For all of its successes, Smallville was no stranger to dropping the ball when it came to bringing to life some of DC's most beloved superheroes. One of the biggest examples of this was Black Canary. Her characterization was promising, but the same couldn't be said about her superhero attire. Black Canary's costume was technically comic book-accurate, but there was something off about the design that made her entire ensemble feel like a Halloween costume.

To fans' delight, the people behind the Arrowverse avoided Smallville's mistakes when it came to designing the costume for the first Black Canary, Sara Lance. Arrow's version of the suit was realistic, functional, yet still felt like a fun superhero ensemble. Admittedly, the costume wasn't particularly faithful to the one in the comics, but it was still a clever and much-needed reinvention of Black Canary's classic fashion style.



Brainiac 5 made his live-action debut in Smallville's tenth season (played by James Marsters). Continuing its efforts to ground its characters, the show opted to hide Brainiac's other-worldly aesthetic beneath a normal human appearance. Grounding a visually-stunning superhero like Brainiac was risky, but it paid off. Even without the use of makeup, the character looked imposing, and portraying him as a human ended up elevating his robotic mannerisms and personality.

Supergirl took a more comic book-accurate approach with the character (this time played by Jesse Rath). Unfortunately, while Rath delivered a great performance, Brainiac's new design didn't quite live up to the version presented by Smallville. A major reason for that was the character's makeup, which didn't look particularly realistic. Hopefully, the character's design will be improved for any potential appearances in the Arrowverse down the line.


To this day, Smallville is considered one of the best interpretations of Superman out there. Still, in spite of all of its successes, there was one thing the prequel series never got right about the Big Blue Boy Scout: his wardrobe. Throughout the show, Clark donned a variety of different "costumes," including a dark coat and a red leather jacket with the House of El symbol printed on the chest. Unsurprisingly, those designs didn't quite stick the landing.

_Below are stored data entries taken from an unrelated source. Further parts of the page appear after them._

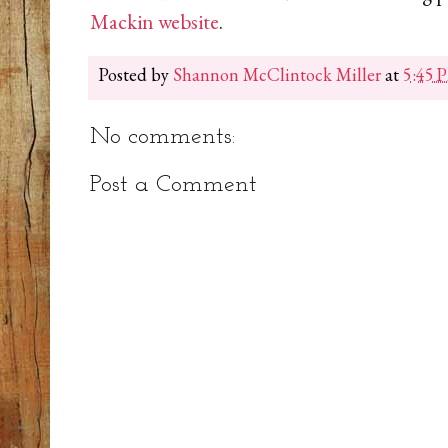
Mackin website
.
Posted by
Shannon McClintock Miller
at
5:45 
No comments:
Post a Comment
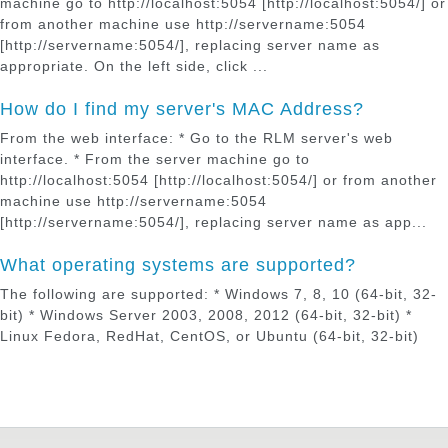
machine go to http://localhost:5054 [http://localhost:5054/] or
from another machine use http://servername:5054
[http://servername:5054/], replacing server name as
appropriate. On the left side, click ...
How do I find my server's MAC Address?
From the web interface: * Go to the RLM server's web
interface. * From the server machine go to
http://localhost:5054 [http://localhost:5054/] or from another
machine use http://servername:5054
[http://servername:5054/], replacing server name as app...
What operating systems are supported?
The following are supported: * Windows 7, 8, 10 (64-bit, 32-
bit) * Windows Server 2003, 2008, 2012 (64-bit, 32-bit) *
Linux Fedora, RedHat, CentOS, or Ubuntu (64-bit, 32-bit)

Thankfully, the Man of Steel's wardrobe was finally done justice in Supergirl. Clark Kent made a guest appearance during the show's second season, and surprisingly, his superhero suit looked like it had been taken straight out of a comic book panel. Superman's costume was regal and much like Supergirls' suit, its design had an attractive modern touch that perfectly translated the hero's classic comic book aesthetic into live-action.



Smallville's ninth season introduced one of Supeman's most dangerous villains: John Corben, aka Metallo. While the character's backstory was quite different from the comics, his design was a strikingly faithful recreation of his comic book aesthetic. He looked powerful and menacing, and it was easy to believe he could go toe-to-toe with Superman. The character played a small role in the show, but his striking design made a big impact on audiences.

Unfortunately, Metallo's next foray into live-action TV wasn't as successful as his first. John Corben appeared in the second season of Supergirl. The character proved to be powerful enough to take on both Supergirl and Superman, but his design left a lot to be desired. His look was technically comic book-accurate, but unlike the version seen in Smallville, Metallo lacked a menacing touch, which ultimately made him feel more like an average henchman.